Task details ->
In the material below, replace "average" with "mean" and reproduce everything else unchanged, leaving out the pictures.

Provided records ->
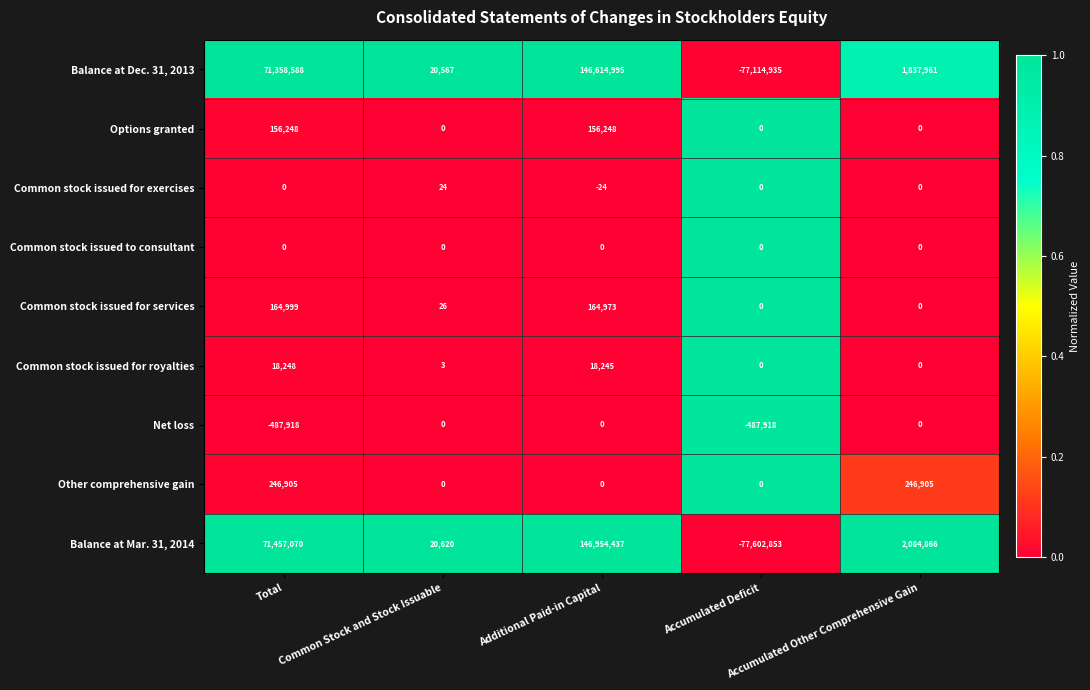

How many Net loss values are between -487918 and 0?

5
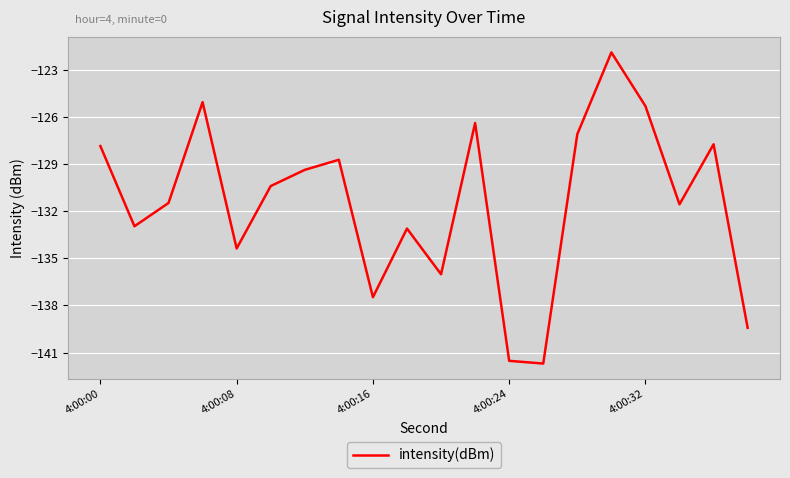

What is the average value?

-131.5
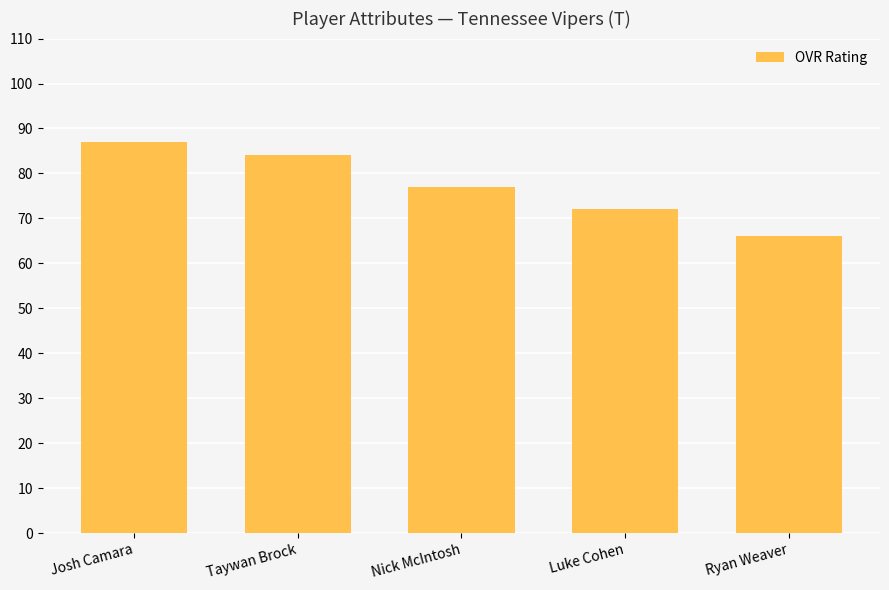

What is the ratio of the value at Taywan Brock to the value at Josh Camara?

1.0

Finished task ->
How many Net loss values are between -487918 and 0?

5

What is the mean value?

-131.5

What is the ratio of the value at Taywan Brock to the value at Josh Camara?

1.0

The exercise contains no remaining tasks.